• SOURCE PASSAGE:
------------

Sample Liner Notes by Ashley Kahn: Of all the giants of modern jazz—and by giant I mean those whose shadows still loom large over today’s music scene —none seem as woefully under-represented in the medium of moving image as John Coltrane. It almost seems as if he had an aversion to film and television cameras. How else to explain the number of taped performances that doesn’t even reach a dozen?

It’s a little difficult to be precise. There might be more visual recordings of Coltrane, just waiting to be discovered in some government archive or personal collection. There have been rumors of a film of Dizzy Gillespie’s big band in 1950 with Coltrane in the horn section, as well as an Italian concert from 1962. And there’s the first half hour of this DVD—a long-buried German TV broadcast from 1960 that is now available commercially for the first time.

Small surprise that the state-owned media libraries of Europe have yielded most of what exists of Coltrane in action. Reverence for progressive jazz – especially the more challenging style that Coltrane helped pioneer—has always seemed to first flower overseas. And adulation for Coltrane specifically? In Europe, it was ever more immediate, and largely free of the controversies that dogged him back home as he continually changed sound and style from 1957, when he recorded his first album as a leader, until his passing in 1967.

------------

• PROVIDED INFORMATION:
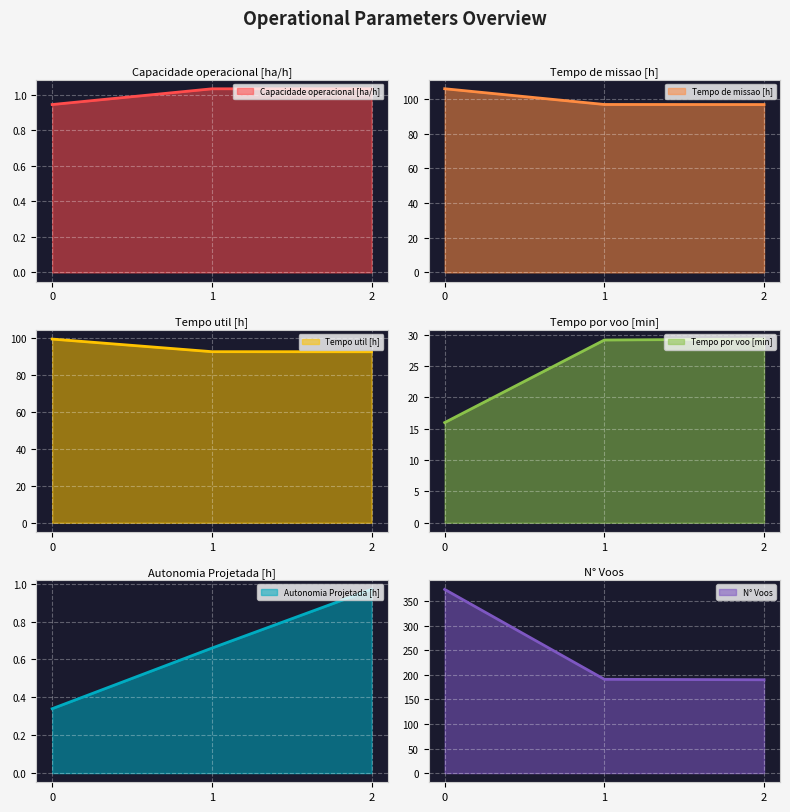

What is the value of the Autonomia Projetada [h] point at the 2nd from the left?

0.7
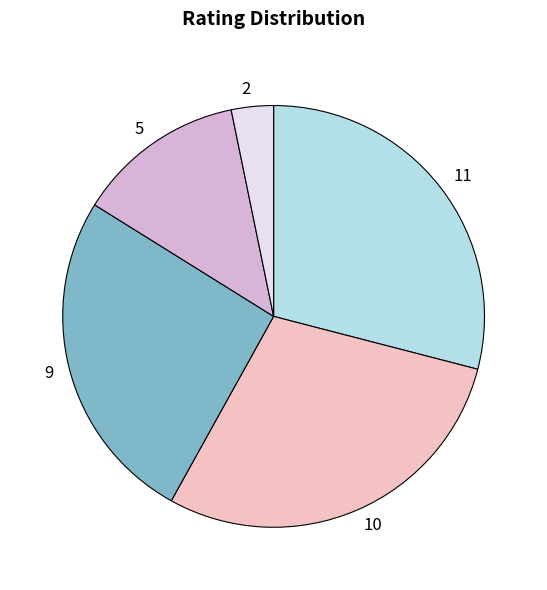

Does 10 account for over 50% of the chart?

No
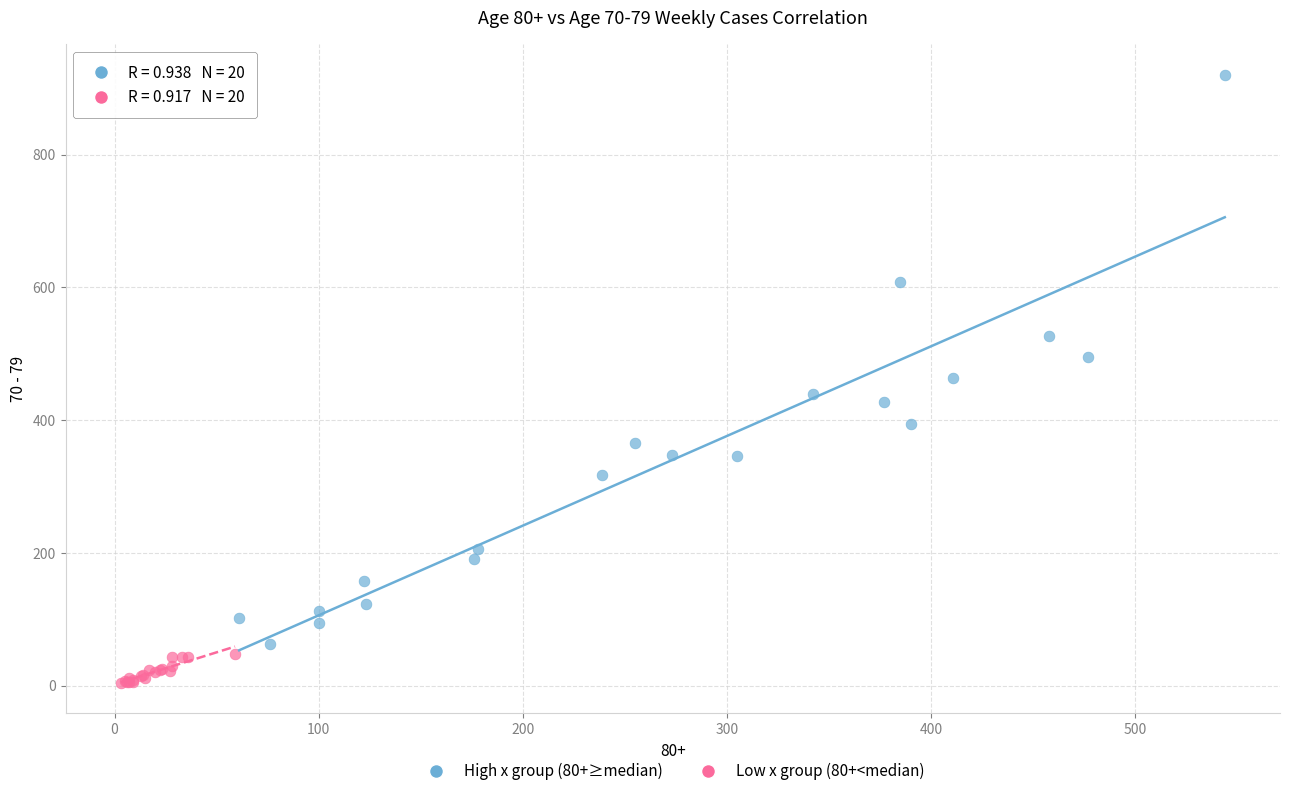

Which series contains the highest Y value?

High x group (80+≥median)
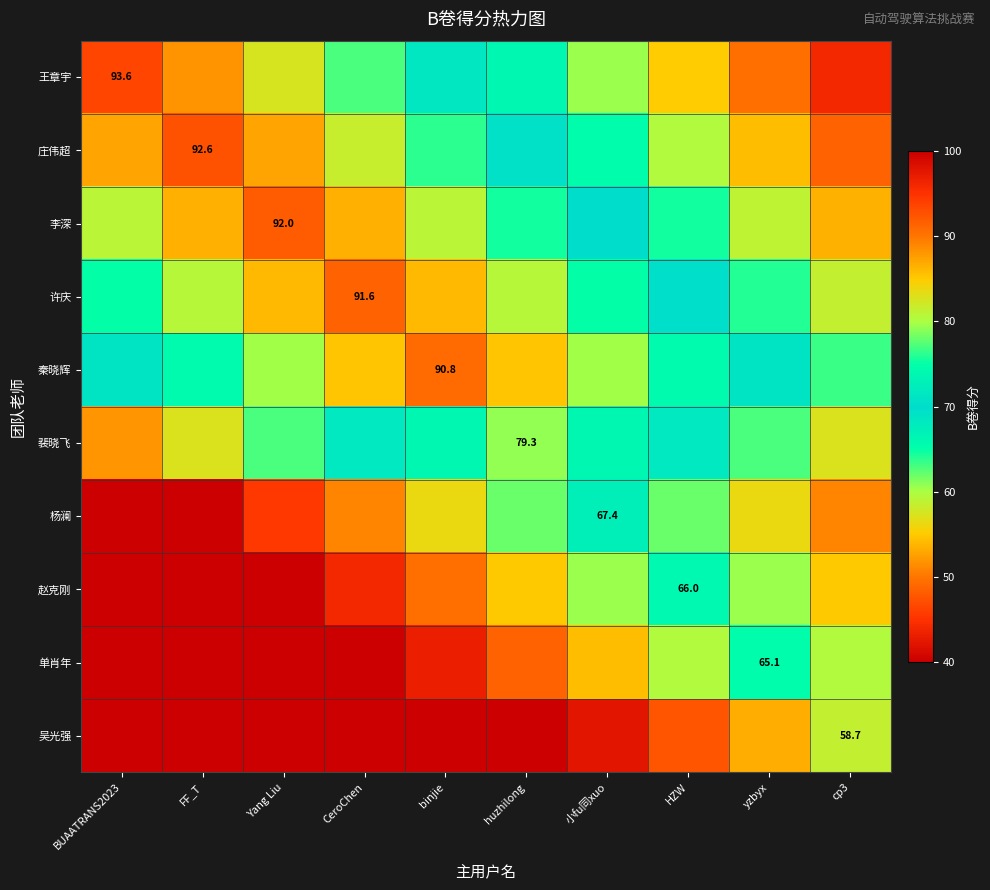

Where does the 杨澜 series first go above 56?

binjie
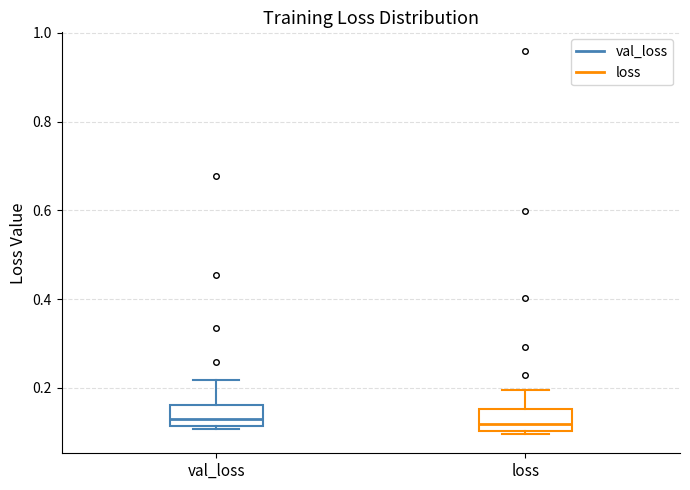

Reading left to right, transcribe this box plot: for each box, give where its median line is, the range the box spans, and where its two whiskers end, as read against the y-axis. The values are not printed on the chart, so give them approximately, as read against the axis.

val_loss: median 0.14, box 0.12 to 0.16, whiskers 0.10 to 0.22
loss: median 0.12, box 0.10 to 0.16, whiskers 0.10 (just below the box's lower edge) to 0.20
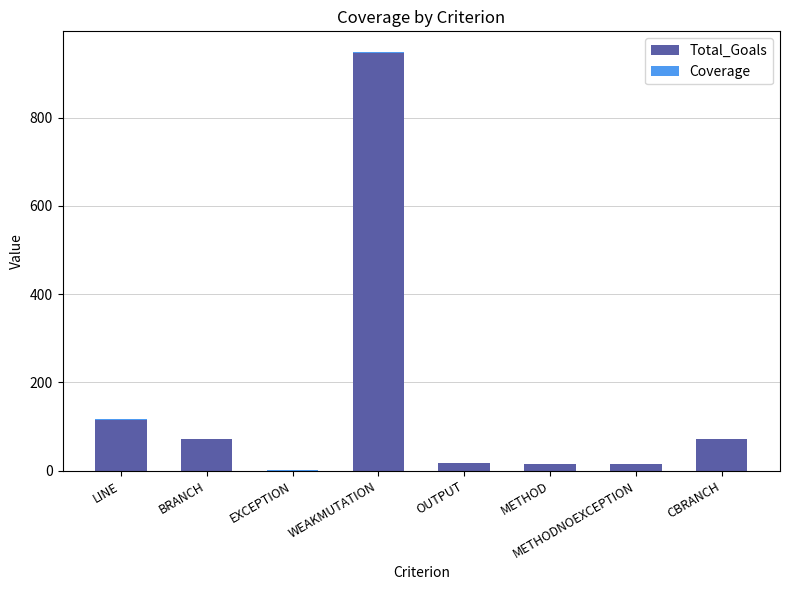

What is the total value across all series at METHODNOEXCEPTION?

15.0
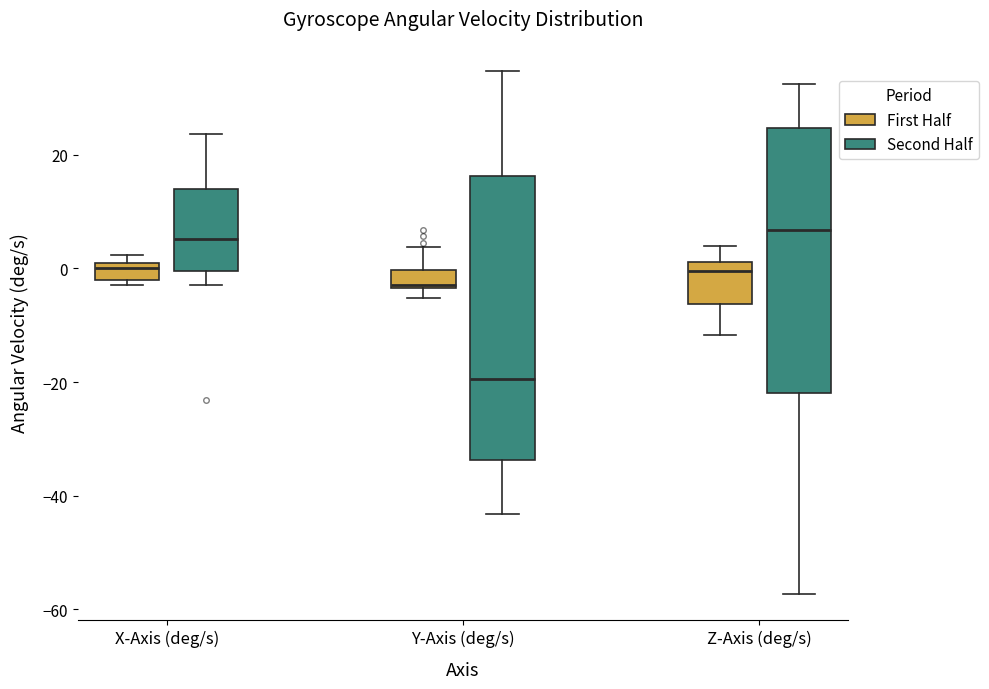

Where does the upper whisker of the box for X-Axis (deg/s) (Second Half) end on the y-axis? The values are not printed on the chart, so give them approximately, as read against the axis.

24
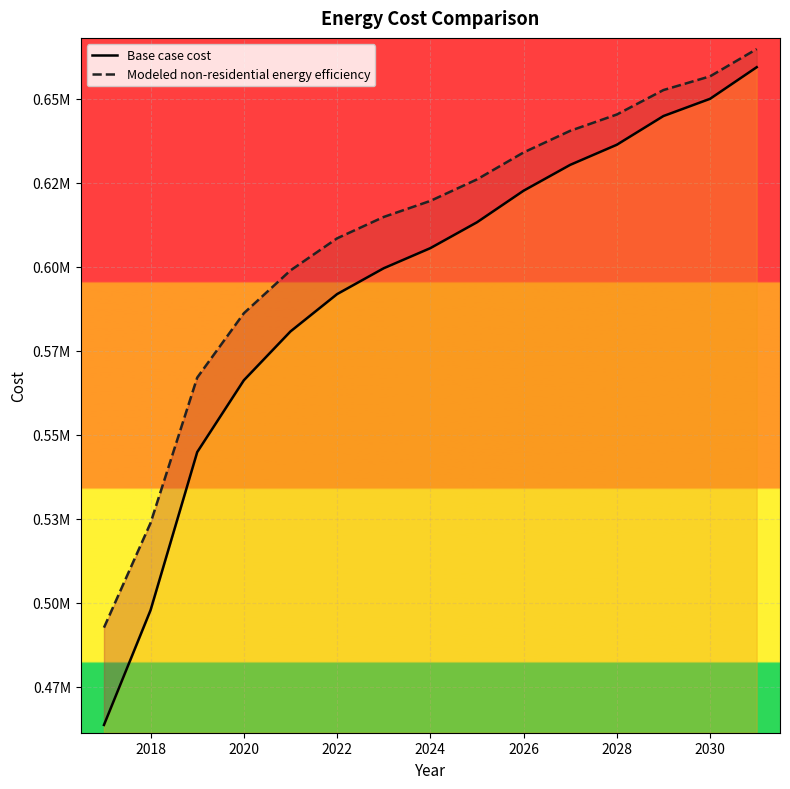

True or false: Modeled non-residential energy efficiency and Base case cost intersect in this chart.

False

------------

• DIRECTIVE 1:
Please rewrite the entire chart listing, swapping "chart" for "graph" wherever it occurs and keeping everything else the same. Omit the pictures from your version.
• DIRECTIVE 2:
Continue the liner notes on filmed footage of John Coltrane from the point where they stop.
The Coltrane liner notes and the chart listing are unrelated material.

• OUTPUT 1:
What is the value of the Autonomia Projetada [h] point at the 2nd from the left?

0.7

Does 10 account for over 50% of the graph?

No

Which series contains the highest Y value?

High x group (80+≥median)

Where does the 杨澜 series first go above 56?

binjie

Reading left to right, transcribe this box plot: for each box, give where its median line is, the range the box spans, and where its two whiskers end, as read against the y-axis. The values are not printed on the graph, so give them approximately, as read against the axis.

val_loss: median 0.14, box 0.12 to 0.16, whiskers 0.10 to 0.22
loss: median 0.12, box 0.10 to 0.16, whiskers 0.10 (just below the box's lower edge) to 0.20

What is the total value across all series at METHODNOEXCEPTION?

15.0

Where does the upper whisker of the box for X-Axis (deg/s) (Second Half) end on the y-axis? The values are not printed on the graph, so give them approximately, as read against the axis.

24

True or false: Modeled non-residential energy efficiency and Base case cost intersect in this graph.

False

• OUTPUT 2:
Having the chance to mark that progress, to see as well as hear a few moments along that creative timeline, is one of the delights of this DVD. The shifts are marked and measurable; the Coltrane of 1960, approaching the end of more than four years as a sideman in Miles Davis’s lineup, was not the Coltrane of 1961, a bandleader of confidence and growing success.

By 1965, Coltrane’s groundbreaking quartet had been running with near-telepathic unison for almost four years, pushing their music to dramatic and dizzying heights—sparking what many hail as the last significant leap forward in modern jazz.

Coltrane’s continuing importance in the realm of jazz is reason enough for this DVD. But his influence reaches a far wider musical circle that looks beyond categories, one that stays hungry for any evidence of such musical titans in action. For all the above, the three performances herein capture Coltrane’s defining elements: his brittle and blues-drenched tone, his vocal-like vocabulary of slurs, shrieks and rapid-fire runs, his deep sense of searching and spirituality—channeling both a lilting, Eastern mysticism and a down-home, Pentecostal fury.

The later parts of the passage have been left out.